Maßnahmen zur Stabilisierung des Goldmarktes. (Abbildung)
Für die kurzfristigen Aussichten bieten internationale Analysten weiterhin zwei Szenarien an. Sollte die US-Wirtschaft ein stabiles Wachstum beibehalten, die Inflation sich dem 2%-Ziel annähern und die Fed ihre vorsichtige Haltung beibehalten, dürften der US-Dollar und die Renditen von US-Staatsanleihen hoch bleiben. Dies würde den Goldpreis unter Druck setzen und ihn möglicherweise sogar auf unter 4.000 US-Dollar pro Unze, möglicherweise sogar bis in den Bereich von 3.950 US-Dollar pro Unze, fallen lassen.
Sollten sich die Spannungen in der Straße von Hormuz hingegen verschärfen oder die US-Notenbank ihren Zinssenkungskurs beschleunigen, könnte die Marke von 4.000 US-Dollar pro Unze zu einer entscheidenden Unterstützungszone werden und eine Grundlage für die Erholung der Goldpreise in den Bereich von 4.100 bis 4.200 US-Dollar pro Unze bilden.

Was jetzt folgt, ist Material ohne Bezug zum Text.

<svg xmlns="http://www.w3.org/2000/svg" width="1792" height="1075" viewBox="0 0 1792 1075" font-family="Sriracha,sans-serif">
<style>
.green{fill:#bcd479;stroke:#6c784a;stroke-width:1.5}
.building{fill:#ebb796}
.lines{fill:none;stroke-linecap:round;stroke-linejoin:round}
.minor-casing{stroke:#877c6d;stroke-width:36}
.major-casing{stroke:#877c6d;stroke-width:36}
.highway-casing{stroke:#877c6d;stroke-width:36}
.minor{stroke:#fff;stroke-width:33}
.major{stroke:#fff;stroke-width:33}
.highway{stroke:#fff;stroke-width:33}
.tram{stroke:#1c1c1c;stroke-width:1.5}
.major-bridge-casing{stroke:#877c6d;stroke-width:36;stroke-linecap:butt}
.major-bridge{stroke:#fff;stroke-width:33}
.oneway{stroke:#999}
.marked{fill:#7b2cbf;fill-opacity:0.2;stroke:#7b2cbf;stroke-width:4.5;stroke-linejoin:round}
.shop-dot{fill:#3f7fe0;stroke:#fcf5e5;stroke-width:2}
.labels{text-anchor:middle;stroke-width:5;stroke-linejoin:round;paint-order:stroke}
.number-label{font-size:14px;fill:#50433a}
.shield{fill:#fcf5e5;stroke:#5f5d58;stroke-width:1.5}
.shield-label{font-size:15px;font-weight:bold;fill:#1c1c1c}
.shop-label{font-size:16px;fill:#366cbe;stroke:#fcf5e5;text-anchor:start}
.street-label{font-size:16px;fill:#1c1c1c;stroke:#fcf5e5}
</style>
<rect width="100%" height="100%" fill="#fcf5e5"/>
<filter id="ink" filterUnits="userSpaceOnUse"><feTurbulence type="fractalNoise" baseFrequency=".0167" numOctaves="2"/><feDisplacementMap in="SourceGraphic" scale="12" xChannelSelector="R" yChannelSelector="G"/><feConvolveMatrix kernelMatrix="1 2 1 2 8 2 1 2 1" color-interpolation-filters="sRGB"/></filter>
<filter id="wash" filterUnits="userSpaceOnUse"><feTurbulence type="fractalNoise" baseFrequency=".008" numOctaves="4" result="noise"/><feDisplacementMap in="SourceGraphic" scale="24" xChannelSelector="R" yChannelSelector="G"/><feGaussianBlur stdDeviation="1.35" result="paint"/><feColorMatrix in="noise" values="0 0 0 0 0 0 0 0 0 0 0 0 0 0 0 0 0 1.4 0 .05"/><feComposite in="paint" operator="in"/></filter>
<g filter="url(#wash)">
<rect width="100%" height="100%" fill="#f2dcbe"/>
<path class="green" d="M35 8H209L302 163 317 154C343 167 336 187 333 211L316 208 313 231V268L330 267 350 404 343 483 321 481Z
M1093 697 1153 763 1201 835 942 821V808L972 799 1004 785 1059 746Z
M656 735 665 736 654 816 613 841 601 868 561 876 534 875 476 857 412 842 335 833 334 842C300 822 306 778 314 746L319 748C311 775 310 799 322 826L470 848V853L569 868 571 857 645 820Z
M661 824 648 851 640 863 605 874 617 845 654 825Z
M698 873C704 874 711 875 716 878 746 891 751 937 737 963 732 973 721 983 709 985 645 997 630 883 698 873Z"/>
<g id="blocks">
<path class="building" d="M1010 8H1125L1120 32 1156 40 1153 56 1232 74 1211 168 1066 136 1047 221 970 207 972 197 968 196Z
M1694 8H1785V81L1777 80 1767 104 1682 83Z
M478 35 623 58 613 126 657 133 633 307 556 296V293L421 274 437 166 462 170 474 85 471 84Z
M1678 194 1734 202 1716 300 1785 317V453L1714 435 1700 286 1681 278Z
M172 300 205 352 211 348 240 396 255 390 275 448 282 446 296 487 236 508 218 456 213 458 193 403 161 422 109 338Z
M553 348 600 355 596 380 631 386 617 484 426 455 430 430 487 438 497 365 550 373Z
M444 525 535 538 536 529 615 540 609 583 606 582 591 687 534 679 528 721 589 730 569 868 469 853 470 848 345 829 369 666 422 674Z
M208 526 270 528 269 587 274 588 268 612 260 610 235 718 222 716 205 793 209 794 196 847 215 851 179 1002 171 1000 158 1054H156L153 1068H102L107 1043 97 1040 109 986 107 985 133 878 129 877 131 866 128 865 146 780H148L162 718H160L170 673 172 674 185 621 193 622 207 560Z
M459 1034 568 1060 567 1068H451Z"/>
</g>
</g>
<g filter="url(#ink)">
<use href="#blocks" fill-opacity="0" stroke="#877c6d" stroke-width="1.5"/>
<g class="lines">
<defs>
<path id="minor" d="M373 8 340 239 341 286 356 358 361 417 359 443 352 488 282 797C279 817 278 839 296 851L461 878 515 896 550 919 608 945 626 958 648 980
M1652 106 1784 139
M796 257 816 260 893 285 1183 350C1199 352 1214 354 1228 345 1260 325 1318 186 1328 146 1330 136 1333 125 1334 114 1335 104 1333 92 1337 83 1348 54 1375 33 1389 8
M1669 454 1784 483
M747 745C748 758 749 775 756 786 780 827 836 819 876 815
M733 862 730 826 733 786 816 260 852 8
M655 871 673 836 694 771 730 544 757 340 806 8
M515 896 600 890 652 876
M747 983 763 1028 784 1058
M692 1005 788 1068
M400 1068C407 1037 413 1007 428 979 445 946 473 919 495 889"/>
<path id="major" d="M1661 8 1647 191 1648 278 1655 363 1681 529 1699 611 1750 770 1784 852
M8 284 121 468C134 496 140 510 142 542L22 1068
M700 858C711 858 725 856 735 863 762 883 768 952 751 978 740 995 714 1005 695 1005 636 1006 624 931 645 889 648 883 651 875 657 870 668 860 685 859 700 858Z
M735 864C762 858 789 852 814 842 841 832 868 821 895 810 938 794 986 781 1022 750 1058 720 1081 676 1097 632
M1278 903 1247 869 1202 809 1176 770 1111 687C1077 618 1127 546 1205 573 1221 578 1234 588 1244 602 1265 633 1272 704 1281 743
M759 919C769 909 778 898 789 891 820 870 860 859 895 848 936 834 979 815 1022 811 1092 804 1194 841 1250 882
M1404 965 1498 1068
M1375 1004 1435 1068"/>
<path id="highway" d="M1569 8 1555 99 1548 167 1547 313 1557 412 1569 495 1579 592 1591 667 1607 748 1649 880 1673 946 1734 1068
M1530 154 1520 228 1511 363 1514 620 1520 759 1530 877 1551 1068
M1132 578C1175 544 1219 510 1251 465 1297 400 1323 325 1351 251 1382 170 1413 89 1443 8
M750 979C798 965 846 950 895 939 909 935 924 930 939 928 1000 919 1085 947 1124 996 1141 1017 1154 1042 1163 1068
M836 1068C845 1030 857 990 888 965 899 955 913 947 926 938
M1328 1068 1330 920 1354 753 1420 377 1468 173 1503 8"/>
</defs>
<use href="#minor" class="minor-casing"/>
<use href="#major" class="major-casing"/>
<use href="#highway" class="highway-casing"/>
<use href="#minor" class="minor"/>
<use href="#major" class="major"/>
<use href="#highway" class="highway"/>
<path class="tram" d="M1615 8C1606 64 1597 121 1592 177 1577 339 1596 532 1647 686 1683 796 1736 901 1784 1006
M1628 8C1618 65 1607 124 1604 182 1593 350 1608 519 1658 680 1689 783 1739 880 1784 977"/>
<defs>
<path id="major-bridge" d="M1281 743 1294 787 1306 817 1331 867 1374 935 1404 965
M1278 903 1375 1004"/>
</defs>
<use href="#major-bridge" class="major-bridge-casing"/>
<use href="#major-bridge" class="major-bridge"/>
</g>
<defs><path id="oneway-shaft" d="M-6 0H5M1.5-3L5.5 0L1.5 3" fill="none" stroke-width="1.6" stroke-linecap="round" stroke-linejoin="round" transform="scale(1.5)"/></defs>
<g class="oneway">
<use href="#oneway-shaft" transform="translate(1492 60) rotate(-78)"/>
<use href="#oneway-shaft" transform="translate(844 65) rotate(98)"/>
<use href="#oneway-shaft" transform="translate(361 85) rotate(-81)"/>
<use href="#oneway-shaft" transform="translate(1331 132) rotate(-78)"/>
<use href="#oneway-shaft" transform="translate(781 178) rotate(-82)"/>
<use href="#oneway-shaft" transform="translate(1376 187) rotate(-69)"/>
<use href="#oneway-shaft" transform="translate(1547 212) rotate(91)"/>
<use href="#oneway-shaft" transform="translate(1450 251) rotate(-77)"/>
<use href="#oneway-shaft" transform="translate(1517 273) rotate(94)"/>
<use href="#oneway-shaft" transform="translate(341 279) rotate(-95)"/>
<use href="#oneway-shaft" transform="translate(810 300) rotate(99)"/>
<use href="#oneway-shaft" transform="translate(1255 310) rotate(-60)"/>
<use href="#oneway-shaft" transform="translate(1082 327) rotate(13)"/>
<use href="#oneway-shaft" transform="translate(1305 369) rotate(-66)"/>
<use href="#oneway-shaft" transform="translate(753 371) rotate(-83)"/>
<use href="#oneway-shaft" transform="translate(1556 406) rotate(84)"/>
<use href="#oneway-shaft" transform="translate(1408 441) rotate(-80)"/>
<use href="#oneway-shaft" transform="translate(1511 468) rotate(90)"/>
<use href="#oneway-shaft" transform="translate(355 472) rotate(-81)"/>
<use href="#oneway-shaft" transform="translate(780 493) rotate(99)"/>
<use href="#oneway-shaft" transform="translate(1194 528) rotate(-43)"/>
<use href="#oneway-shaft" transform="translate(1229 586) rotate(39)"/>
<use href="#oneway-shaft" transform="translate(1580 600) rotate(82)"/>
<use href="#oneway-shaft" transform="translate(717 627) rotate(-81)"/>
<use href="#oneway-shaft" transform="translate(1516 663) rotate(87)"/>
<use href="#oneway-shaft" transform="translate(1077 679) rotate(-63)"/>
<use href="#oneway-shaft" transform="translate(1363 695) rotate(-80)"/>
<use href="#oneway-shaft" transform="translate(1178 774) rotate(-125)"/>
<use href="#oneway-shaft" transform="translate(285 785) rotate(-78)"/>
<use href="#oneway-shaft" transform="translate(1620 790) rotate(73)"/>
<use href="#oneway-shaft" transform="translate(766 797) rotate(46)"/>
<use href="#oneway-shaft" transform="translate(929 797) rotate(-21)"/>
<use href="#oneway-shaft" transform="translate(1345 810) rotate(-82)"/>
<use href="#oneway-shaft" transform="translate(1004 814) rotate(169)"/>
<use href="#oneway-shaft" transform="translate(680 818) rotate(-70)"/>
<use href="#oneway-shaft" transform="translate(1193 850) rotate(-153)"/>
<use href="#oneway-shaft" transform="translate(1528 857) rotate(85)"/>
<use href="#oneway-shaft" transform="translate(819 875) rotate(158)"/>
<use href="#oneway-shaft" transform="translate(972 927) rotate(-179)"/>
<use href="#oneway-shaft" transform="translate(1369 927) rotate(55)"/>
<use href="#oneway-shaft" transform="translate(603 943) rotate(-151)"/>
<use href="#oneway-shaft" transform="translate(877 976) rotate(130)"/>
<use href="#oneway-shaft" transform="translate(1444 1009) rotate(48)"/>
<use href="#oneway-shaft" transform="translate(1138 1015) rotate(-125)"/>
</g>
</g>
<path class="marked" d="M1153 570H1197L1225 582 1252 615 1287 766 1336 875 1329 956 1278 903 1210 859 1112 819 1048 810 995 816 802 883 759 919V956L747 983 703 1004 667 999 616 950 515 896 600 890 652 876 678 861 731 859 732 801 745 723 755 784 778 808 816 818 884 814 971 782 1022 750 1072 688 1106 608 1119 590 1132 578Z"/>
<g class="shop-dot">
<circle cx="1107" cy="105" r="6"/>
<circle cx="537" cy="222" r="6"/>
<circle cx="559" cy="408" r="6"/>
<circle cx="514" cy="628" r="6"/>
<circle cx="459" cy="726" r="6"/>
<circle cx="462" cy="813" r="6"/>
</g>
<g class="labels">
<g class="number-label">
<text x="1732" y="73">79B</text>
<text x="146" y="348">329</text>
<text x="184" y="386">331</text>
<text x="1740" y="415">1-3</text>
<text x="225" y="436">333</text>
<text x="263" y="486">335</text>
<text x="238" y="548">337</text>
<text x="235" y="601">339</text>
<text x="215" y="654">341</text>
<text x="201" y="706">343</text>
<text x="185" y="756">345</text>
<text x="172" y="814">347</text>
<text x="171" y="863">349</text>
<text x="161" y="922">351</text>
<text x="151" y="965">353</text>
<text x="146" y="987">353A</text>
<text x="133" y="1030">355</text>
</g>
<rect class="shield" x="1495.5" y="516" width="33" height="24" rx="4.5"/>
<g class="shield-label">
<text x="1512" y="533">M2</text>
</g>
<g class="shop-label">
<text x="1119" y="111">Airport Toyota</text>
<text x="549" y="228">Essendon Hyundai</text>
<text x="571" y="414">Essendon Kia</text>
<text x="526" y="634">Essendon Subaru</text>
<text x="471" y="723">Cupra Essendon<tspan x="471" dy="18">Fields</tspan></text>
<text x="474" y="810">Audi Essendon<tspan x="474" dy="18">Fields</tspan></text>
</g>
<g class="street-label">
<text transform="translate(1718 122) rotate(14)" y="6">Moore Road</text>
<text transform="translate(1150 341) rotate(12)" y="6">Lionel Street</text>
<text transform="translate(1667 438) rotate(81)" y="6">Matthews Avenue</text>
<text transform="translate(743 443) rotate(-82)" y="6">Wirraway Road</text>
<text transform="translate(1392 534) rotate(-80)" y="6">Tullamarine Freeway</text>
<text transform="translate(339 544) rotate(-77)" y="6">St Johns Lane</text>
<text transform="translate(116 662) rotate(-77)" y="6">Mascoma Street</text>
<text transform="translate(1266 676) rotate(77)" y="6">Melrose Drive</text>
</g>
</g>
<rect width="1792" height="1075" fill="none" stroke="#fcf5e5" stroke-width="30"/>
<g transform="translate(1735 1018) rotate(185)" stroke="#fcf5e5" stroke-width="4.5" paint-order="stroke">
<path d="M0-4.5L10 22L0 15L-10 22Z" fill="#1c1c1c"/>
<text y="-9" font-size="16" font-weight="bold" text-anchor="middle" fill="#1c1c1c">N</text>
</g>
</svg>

Viele internationale Finanzinstitute behalten mittel- und langfristig einen positiven, aber vorsichtigen Ausblick bei. Goldman Sachs senkte seine Goldpreisprognose für Ende 2026 von 5.400 US-Dollar auf 4.900 US-Dollar pro Unze, nachdem die US-Notenbank Fed einen vorsichtigeren Kurs bei Zinssenkungen signalisiert hatte. Das Unternehmen geht jedoch weiterhin davon aus, dass die Nettokäufe der Zentralbanken langfristig ein wichtiger Stützfaktor für den Goldpreis bleiben werden.
Die Bank of Montreal (BMO) hob ihrerseits ihre Prognose für den durchschnittlichen Goldpreis im vierten Quartal 2026 auf 4.900 US-Dollar pro Unze an und geht davon aus, dass das Edelmetall ab 2027 über 5.000 US-Dollar pro Unze bleiben wird, dank des Trends vieler Zentralbanken, ihre Devisenreserven zu diversifizieren, um ihre Abhängigkeit vom US-Dollar zu verringern.
Aufgrund der oben genannten Entwicklungen empfiehlt der Wirtschaftsexperte Dr. Nguyen Minh Phong Privatanlegern, ihre Portfolios zu diversifizieren, anstatt ihr gesamtes Kapital in Gold zu investieren. Demnach könnten sie 40–50 % in Spareinlagen anlegen, um von steigenden Zinsen zu profitieren, 20–30 % in Immobilien für den Lebensunterhalt, 15–20 % in Aktien von Unternehmen mit positiven Geschäftsergebnissen und lediglich etwa 5–10 % des Portfolios in physischem Gold, hauptsächlich Goldringen, halten, um sich gegen geopolitische Risiken abzusichern.
Die Entwicklung des Goldpreises dürfte auch in der kommenden Woche weiterhin vom Fortschritt des Prüfverfahrens zur Erteilung von Importlizenzen für Rohgold an elf inländische Unternehmen sowie von neuen Signalen aus der Sitzung der US-Notenbank abhängen.